Minimum Wage, Maximum Frustration

Wal-Mart is the largest private employer in the world. More people receive a paycheck from the company than live in Latvia, Qatar, Slovenia, or 96 other countries.

Wal-Mart has gotten as big as it has -- it will likely do half a trillion in sales this year -- because it's very efficient at what it does. Part of that efficiency means keeping wages low. According to market research group IBSWorld, the average Wal-Mart sales associate earns $8.81 per hour.

The heat over Wal-Mart's low wages turned up this month when Washington D.C.'s city council passed a bill requiring all new stores of at least 75,000 square feet and $1 billion in annual revenue to pay a "superminimum" wage of $12.50 per hour, up from the city's standard $8.25 per-hour minimum wage. Existing employers are exempt for four years. Wal-Mart currently has no stores within D.C. city limits, so the bill effectively forces any D.C.-based Wal-Mart stores built in the next four years to pay a minimum wage 50% above its competitors.

Wal-Mart, which had plans to open six stores in D.C., balked. "We will not pursue Skyland, Capitol Gateway and New York Avenue and will start to review the financial and legal implications on the three stores already under construction," spokesman Steven Restivo said. "This was a difficult decision for us -- and unfortunate news for most D.C. residents -- but the Council has forced our hand."

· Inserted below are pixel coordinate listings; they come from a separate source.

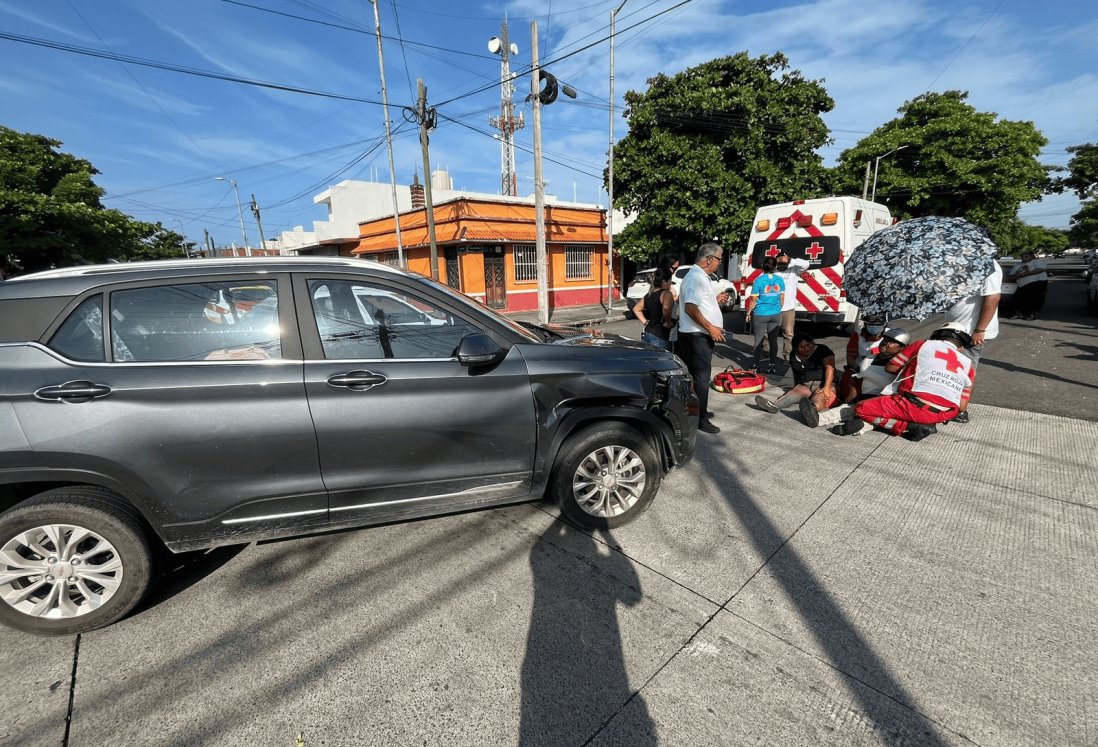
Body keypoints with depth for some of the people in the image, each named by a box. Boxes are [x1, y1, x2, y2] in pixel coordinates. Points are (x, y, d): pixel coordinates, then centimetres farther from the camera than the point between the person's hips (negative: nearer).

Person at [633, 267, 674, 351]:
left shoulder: (649, 295, 12)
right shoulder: (666, 293, -11)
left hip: (647, 333, 8)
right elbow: (666, 308, -31)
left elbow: (636, 309, 22)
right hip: (659, 336, -8)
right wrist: (668, 323, -15)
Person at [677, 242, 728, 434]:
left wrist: (715, 301, 17)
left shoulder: (700, 276, 17)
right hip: (696, 336, -10)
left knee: (697, 375, 17)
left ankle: (698, 412, 29)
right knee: (702, 377, -4)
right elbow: (690, 307, -25)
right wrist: (711, 328, -21)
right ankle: (701, 419, 4)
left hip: (699, 335, 10)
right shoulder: (695, 277, -16)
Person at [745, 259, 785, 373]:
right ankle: (773, 366, 12)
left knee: (759, 340, 5)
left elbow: (753, 299, -10)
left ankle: (758, 366, 10)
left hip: (760, 315, -3)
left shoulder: (759, 280, -12)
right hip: (776, 315, 4)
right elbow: (782, 298, 7)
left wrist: (748, 313, 0)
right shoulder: (780, 280, 0)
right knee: (773, 340, 8)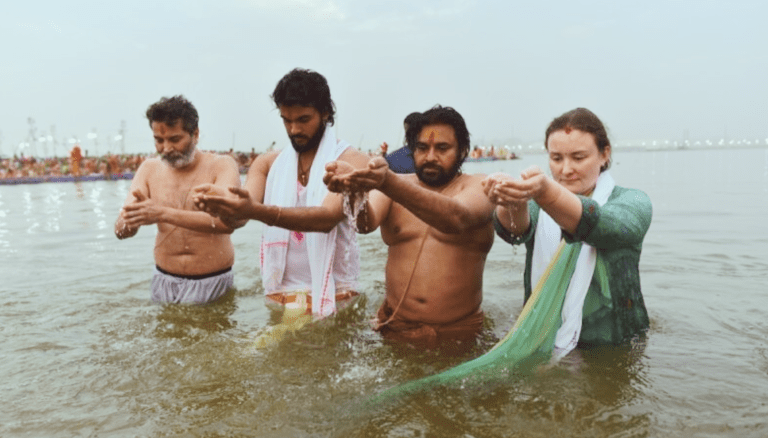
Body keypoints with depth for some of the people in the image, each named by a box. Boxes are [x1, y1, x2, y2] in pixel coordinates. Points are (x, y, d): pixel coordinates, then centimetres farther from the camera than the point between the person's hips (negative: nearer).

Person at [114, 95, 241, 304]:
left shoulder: (221, 166, -9)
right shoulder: (149, 169, 3)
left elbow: (226, 221, -27)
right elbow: (120, 230, -4)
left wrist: (163, 213, -33)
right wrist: (129, 220, -28)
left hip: (212, 284, -3)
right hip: (164, 283, 3)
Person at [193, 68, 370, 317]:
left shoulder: (351, 161, -8)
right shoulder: (268, 164, 6)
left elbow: (327, 217, -24)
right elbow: (238, 217, -6)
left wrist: (256, 211, -36)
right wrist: (222, 207, -29)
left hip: (333, 297, -3)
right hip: (278, 295, 3)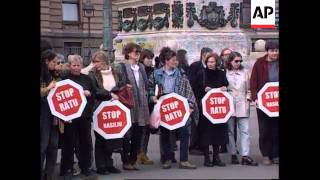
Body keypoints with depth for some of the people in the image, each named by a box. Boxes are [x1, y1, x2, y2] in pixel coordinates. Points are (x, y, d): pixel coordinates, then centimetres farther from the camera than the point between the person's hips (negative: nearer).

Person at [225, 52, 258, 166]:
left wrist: (248, 98, 4)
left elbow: (248, 88, 15)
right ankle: (233, 155, 11)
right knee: (230, 131, 3)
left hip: (242, 105, 2)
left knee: (245, 130, -5)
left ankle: (245, 156, -6)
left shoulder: (245, 72, 11)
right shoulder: (224, 73, 2)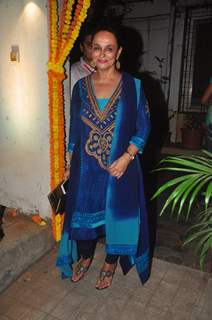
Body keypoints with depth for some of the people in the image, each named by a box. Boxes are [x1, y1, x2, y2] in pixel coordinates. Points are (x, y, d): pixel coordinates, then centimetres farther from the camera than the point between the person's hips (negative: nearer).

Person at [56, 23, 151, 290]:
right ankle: (85, 257, 44)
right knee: (84, 211, 16)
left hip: (120, 166, -2)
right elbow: (74, 130, 7)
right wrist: (71, 165, 8)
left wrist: (126, 158, -17)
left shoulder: (133, 86, -6)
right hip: (85, 167, 3)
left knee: (116, 213, 12)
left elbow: (143, 128, -4)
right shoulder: (81, 86, 1)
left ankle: (110, 262, 40)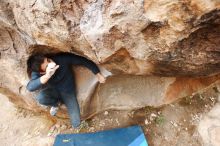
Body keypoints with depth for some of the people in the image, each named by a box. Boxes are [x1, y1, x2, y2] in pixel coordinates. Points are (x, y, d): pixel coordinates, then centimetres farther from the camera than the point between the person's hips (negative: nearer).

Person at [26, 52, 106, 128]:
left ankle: (63, 100, 18)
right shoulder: (37, 73, -27)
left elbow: (84, 61, -23)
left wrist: (98, 74, -17)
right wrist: (47, 76, -62)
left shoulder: (63, 58, -32)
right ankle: (55, 103, 2)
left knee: (76, 123, -7)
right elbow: (30, 87, -45)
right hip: (53, 90, 1)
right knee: (41, 98, -37)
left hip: (68, 92, 0)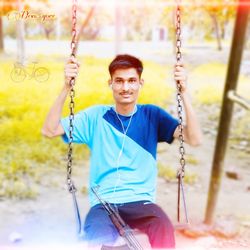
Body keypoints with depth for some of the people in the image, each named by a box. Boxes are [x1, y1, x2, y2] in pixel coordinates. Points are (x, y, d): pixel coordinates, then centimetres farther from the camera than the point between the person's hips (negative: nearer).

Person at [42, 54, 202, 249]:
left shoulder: (152, 115, 5)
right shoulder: (96, 116, 6)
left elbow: (195, 139, -7)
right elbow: (49, 131, -3)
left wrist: (184, 92, -17)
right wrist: (66, 88, -13)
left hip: (141, 202, 1)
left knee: (164, 229, -33)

Now the awkward moment: D.C.'s city council proposed the bill to help provide its residents with a living wage. But Wal-Mart -- which said its six planned D.C. stores could have created 1,800 jobs -- will now be providing no wages to D.C. residents.

The winner: nobody. Minimum wage, maximum frustration.

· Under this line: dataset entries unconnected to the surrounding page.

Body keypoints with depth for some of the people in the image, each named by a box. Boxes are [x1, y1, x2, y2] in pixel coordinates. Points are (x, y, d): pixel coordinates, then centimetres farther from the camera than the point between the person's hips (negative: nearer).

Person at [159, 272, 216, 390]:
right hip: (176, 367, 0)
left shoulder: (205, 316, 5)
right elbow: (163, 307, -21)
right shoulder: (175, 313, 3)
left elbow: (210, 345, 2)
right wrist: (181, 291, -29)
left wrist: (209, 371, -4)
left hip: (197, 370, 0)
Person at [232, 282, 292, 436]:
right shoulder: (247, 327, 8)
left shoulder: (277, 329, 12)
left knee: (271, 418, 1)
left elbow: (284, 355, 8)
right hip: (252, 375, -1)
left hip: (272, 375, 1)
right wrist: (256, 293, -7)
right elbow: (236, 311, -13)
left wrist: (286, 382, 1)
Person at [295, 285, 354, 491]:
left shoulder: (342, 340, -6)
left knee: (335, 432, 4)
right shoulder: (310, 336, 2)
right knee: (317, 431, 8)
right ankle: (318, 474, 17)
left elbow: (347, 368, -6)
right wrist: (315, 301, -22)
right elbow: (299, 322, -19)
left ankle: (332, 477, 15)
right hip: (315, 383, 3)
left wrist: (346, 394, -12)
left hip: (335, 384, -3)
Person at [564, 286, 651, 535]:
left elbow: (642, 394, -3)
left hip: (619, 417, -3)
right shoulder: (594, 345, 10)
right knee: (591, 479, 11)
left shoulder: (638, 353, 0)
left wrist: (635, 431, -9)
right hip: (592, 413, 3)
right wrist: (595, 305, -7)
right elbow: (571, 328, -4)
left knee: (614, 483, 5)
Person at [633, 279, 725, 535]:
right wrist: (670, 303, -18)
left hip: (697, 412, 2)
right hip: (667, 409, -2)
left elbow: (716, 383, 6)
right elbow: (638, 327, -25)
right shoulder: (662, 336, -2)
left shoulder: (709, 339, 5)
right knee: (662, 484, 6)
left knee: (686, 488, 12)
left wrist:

We still don't know how this story will end. Wal-Mart could change its mind, or Mayor Vincent Gray could veto the bill. But this seems like a good time to discuss the merits of the minimum wage.

There are two sides to the minimum-wage debate. One says it prices low-skill workers out of the jobs market. That's what Econ 101 tells us should happen, and it explains Wal-Mart's experience in D.C.

The other side says these stories are anecdotal, that there's little evidence of employment falling when minimum wages are increased. Wal-Mart very likely can pay a $12.50 minimum wage while covering its cost of capital, and retailers like Costco have shown that marginally higher wages can pay for themselves through lower employee turnover.

Each side has evidence to back up its arguments.

Economists Alan Krueger of Princeton and David Card of U.C. Berkeley looked at minimum-wage hikes in California in 1988 and New Jersey in 1992, and compared them to regions that didn't raise wages. The pair found that "increases in the minimum wage lead to increases in pay, but no loss in jobs."

Two economists from the London School of Economics looked at different data and used a different statistical technique to show that, indeed, raising the minimum wage does reduce employment, particularly among teenagers.

Andrajit Dube, then at U.C. Berkeley, looked at yet another set of data and found "strong earnings effects and no employment effects of minimum wage increases."

Three separate economists asked fast-food restaurants in Georgia and Alabama how they would react to minimum-wage increases implemented between 2007 and 2009. Fifty-three percent said increasing employee performance standards was very important to deal with the wage hikes. Twenty-nine percent said they'd cut weekly hours of some employees. Eight percent said they'd reduce headcounts.

Bottom line: It's a more complicated issue than we make it out to be.

Here's what we do know. Adjusted for inflation, the federal minimum wage (currently $7.25 per hour) has declined sharply over the last forty years:

Source: Bureau of Labor Statistics, Federal Reserve, author's calculations.

But the problem with a chart like this is that it masks differences in cost of living throughout the country. Some states and cities have their own minimum wages, but differences in pay are often swallowed by differences in costs. The Bureau of Labor Statistics' Cost of Living Index shows that it costs an average of 87% more to live in Honolulu than it does Cedar City, Utah, but minimum wages in the two cities are the same. Whether a worker finds a wage "fair," or how likely he or she is to find a minimum wage worth working for, varies wildly by location.

In the end, the problem with economists looking at the minimum-wage debate is that the issue is far more political than it is economic. And alas, politics being what they are, there are few agreements, and the only constants are frustration and disagreement.